Foot problems often cause pain inflammation or injury to the toes, sole, and heel of the foot resulting in a loss or limitation of movement and mobility. Many people have pain in their heels when they stand first thing in the morning and wonder about the cause. This is a common problem experienced by runners and overweight middle-aged people and is caused by plantar fasciitis. Foot pain is commonly caused by poor foot biomechanics, friction, muscle imbalances, poor training techniques, infections, and incorrect footwear.
One of the commonest foot problems is the bunion. A bunion is when the base of the big toe gets deformed and appears large and swollen due to misalignment or deviation of the joint. The big toe starts leaning inward towards the second toe, the skin along the bunion is irritated, there is pain while walking, redness in the joint, swelling, the foot is tender and painful with the wearing of footwear, and blisters may form more easily around the site of the bunion. All these conditions need careful supervision, especially in people with diabetes.
The causes include heredity; biomechanical abnormalities, which means that the tendons, ligaments, and supportive structure of the toe are positioned differently; neuromuscular disorders; inflammatory joint disease (arthritis); trauma; and congenital deformities. However, tight fitting shoes with pointed toes seem to be the most common cause of this foot problem. Padding, shielding, taping, and larger shoes are the common treatments for the relief of pain in this foot problem, and surgery is the last option.
Corns and Calluses
Corns or calluses are a buildup of toughened, thick, and hard skin that is formed in response to repeated friction and other irritation at points of pressure over bony prominences. Rubbing that is too frequent or forceful will cause blisters or abrasions rather than allow calluses to form. Abrasions are especially important to monitor in people with diabetes.
Calluses form on the bottom side of the foot, corns form on the top of the foot between the toes. Although they are not harmful, they can lead to other problems like skin ulceration, pain, and infection. The hard part at the center of the corn is funnel-shaped; this intensifies the pressure at the tip and can cause deep tissue damage, pain, and ulceration. Callus formation is seen in a high number of patients with diabetes.
Diabetes affects the skin capillaries; the thickening of the skin compounds this problem. This can proceed into ulceration and foot infections in the person with diabetes. Care of all foot problems is particularly important for people with diabetes.

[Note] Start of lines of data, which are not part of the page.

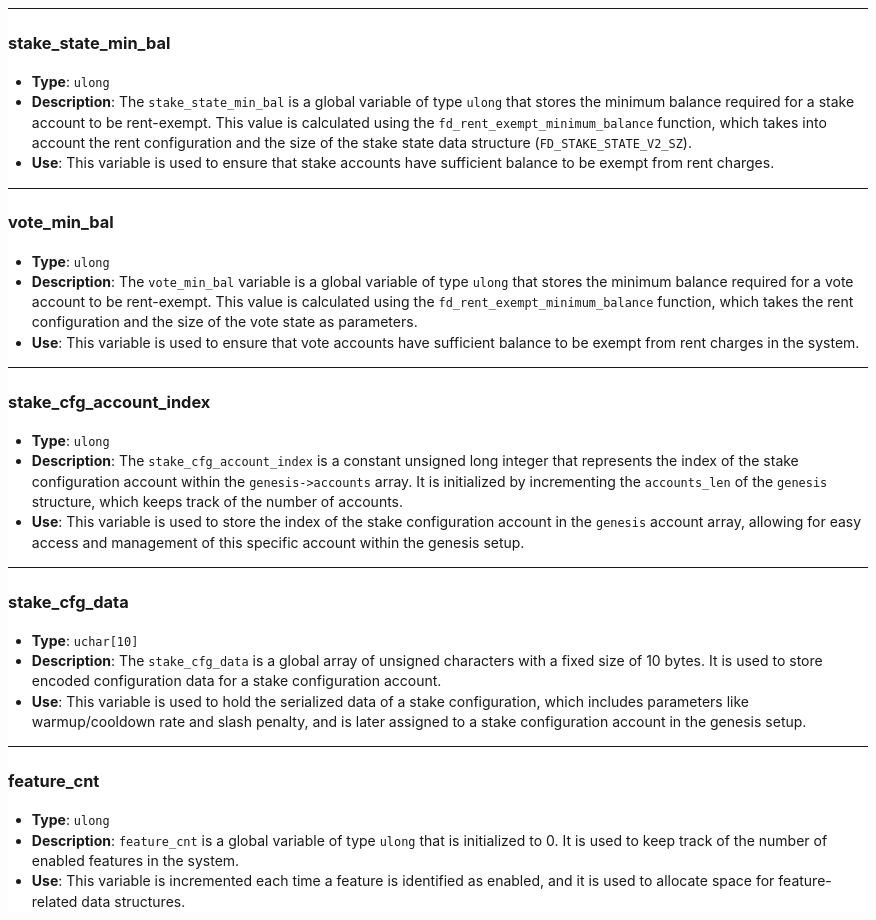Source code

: 
---
### stake\_state\_min\_bal
- **Type**: `ulong`
- **Description**: The `stake_state_min_bal` is a global variable of type `ulong` that stores the minimum balance required for a stake account to be rent-exempt. This value is calculated using the `fd_rent_exempt_minimum_balance` function, which takes into account the rent configuration and the size of the stake state data structure (`FD_STAKE_STATE_V2_SZ`).
- **Use**: This variable is used to ensure that stake accounts have sufficient balance to be exempt from rent charges.


---
### vote\_min\_bal
- **Type**: `ulong`
- **Description**: The `vote_min_bal` variable is a global variable of type `ulong` that stores the minimum balance required for a vote account to be rent-exempt. This value is calculated using the `fd_rent_exempt_minimum_balance` function, which takes the rent configuration and the size of the vote state as parameters.
- **Use**: This variable is used to ensure that vote accounts have sufficient balance to be exempt from rent charges in the system.


---
### stake\_cfg\_account\_index
- **Type**: `ulong`
- **Description**: The `stake_cfg_account_index` is a constant unsigned long integer that represents the index of the stake configuration account within the `genesis->accounts` array. It is initialized by incrementing the `accounts_len` of the `genesis` structure, which keeps track of the number of accounts.
- **Use**: This variable is used to store the index of the stake configuration account in the `genesis` account array, allowing for easy access and management of this specific account within the genesis setup.


---
### stake\_cfg\_data
- **Type**: `uchar[10]`
- **Description**: The `stake_cfg_data` is a global array of unsigned characters with a fixed size of 10 bytes. It is used to store encoded configuration data for a stake configuration account.
- **Use**: This variable is used to hold the serialized data of a stake configuration, which includes parameters like warmup/cooldown rate and slash penalty, and is later assigned to a stake configuration account in the genesis setup.


---
### feature\_cnt
- **Type**: `ulong`
- **Description**: `feature_cnt` is a global variable of type `ulong` that is initialized to 0. It is used to keep track of the number of enabled features in the system.
- **Use**: This variable is incremented each time a feature is identified as enabled, and it is used to allocate space for feature-related data structures.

Calluses and corns are caused by repeated friction and pressure from the skin rubbing against bony areas or against an irregularity in a shoe. Sometimes, they are hereditary as well. Trimming or padding and surgery are used to treat this common foot problem. Calluses may also be dissolved with keratolytic agents containing salicylic acid, sanded down with a pumice stone, or pared down by a podiatrist.
Plantar Fasciitis/Heel Pain
Plantar fasciitis is an inflammation of the long band of connective tissue running from the heel to the ball of the foot. Heel spur syndrome is a boney overgrowth on the heel bone. Plantar fasciitis and heel spur syndrome affect women more than men. The bottom of the foot, the heel, and the arch experience extreme pain. Classic presentation of plantar fasciitis is sharp pain exacerbated by bearing weight on the heel after prolonged periods of rest, either after getting out of bed in the morning or after sitting for a prolonged period. This pain improves with continued walking.

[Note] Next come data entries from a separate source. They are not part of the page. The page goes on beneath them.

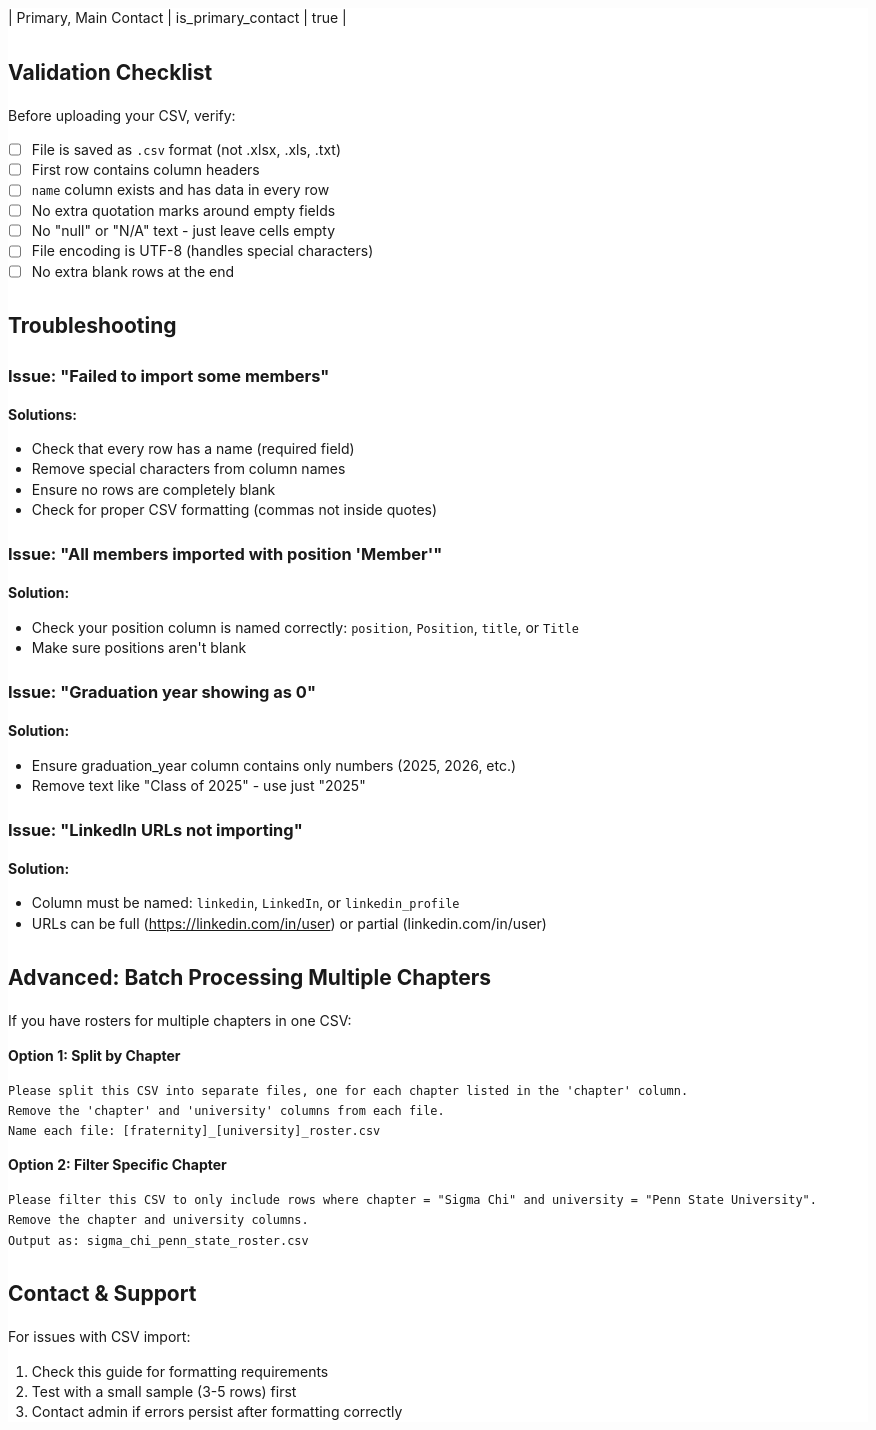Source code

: | Primary, Main Contact | is_primary_contact | true |

## Validation Checklist

Before uploading your CSV, verify:
- [ ] File is saved as `.csv` format (not .xlsx, .xls, .txt)
- [ ] First row contains column headers
- [ ] `name` column exists and has data in every row
- [ ] No extra quotation marks around empty fields
- [ ] No "null" or "N/A" text - just leave cells empty
- [ ] File encoding is UTF-8 (handles special characters)
- [ ] No extra blank rows at the end

## Troubleshooting

### Issue: "Failed to import some members"
**Solutions:**
- Check that every row has a name (required field)
- Remove special characters from column names
- Ensure no rows are completely blank
- Check for proper CSV formatting (commas not inside quotes)

### Issue: "All members imported with position 'Member'"
**Solution:**
- Check your position column is named correctly: `position`, `Position`, `title`, or `Title`
- Make sure positions aren't blank

### Issue: "Graduation year showing as 0"
**Solution:**
- Ensure graduation_year column contains only numbers (2025, 2026, etc.)
- Remove text like "Class of 2025" - use just "2025"

### Issue: "LinkedIn URLs not importing"
**Solution:**
- Column must be named: `linkedin`, `LinkedIn`, or `linkedin_profile`
- URLs can be full (https://linkedin.com/in/user) or partial (linkedin.com/in/user)

## Advanced: Batch Processing Multiple Chapters

If you have rosters for multiple chapters in one CSV:

**Option 1: Split by Chapter**
```
Please split this CSV into separate files, one for each chapter listed in the 'chapter' column.
Remove the 'chapter' and 'university' columns from each file.
Name each file: [fraternity]_[university]_roster.csv
```

**Option 2: Filter Specific Chapter**
```
Please filter this CSV to only include rows where chapter = "Sigma Chi" and university = "Penn State University".
Remove the chapter and university columns.
Output as: sigma_chi_penn_state_roster.csv
```

## Contact & Support

For issues with CSV import:
1. Check this guide for formatting requirements
2. Test with a small sample (3-5 rows) first
3. Contact admin if errors persist after formatting correctly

The causes of plantar fasciitis are the stretching of the long band of tissue from the toe to the heel, muscle imbalance, bone deformity, obesity, trauma, and tightness of the muscles on the back of the leg. Plantar fasciitis is treated with painkillers, orthotic devices, taping, injections, and surgery. Rest, heat, calf-strengthening exercises, stretching techniques, and reduction of weight are also prescribed.
Athlete’s foot is a common infection of the skin characterized by itching, scaling, and the formation of small blisters. These lesions start between the toes and can extend to the borders and the bottom of the foot and heel. The fungus has the potential to spread to the toenails causing them to become thickened, discolored, and painful. Fungus grows well in the warm, dark, and moist environment that the shoes provide. It can be picked up in dressing rooms, hotel and locker rooms, shower, and swimming pool locker rooms. Topical or antifungal medications are prescribed for this foot problem.
Ingrown toenails are caused by poor nail-cutting technique, abnormal nail shape, or poorly fitted footwear. One can prevent ingrown toenails by not cutting nails into the corners, which can leave a spike of nail that can embed itself and lead to irritation of flesh next to the nail. It is also important to make sure that shoes fit properly.
People with diabetes who have ingrown toenails must seek medical help. Treatment for ingrown toenails includes a minor surgery where the outer margins of the nail are removed. People with diabetes also have a greater risk of serious foot problems. They should check their feet daily for cuts, blisters, bruises, or signs of injury, since healing takes longer in conditions such as diabetes. They should also wear well-fitted shoes that protect their feet from injury.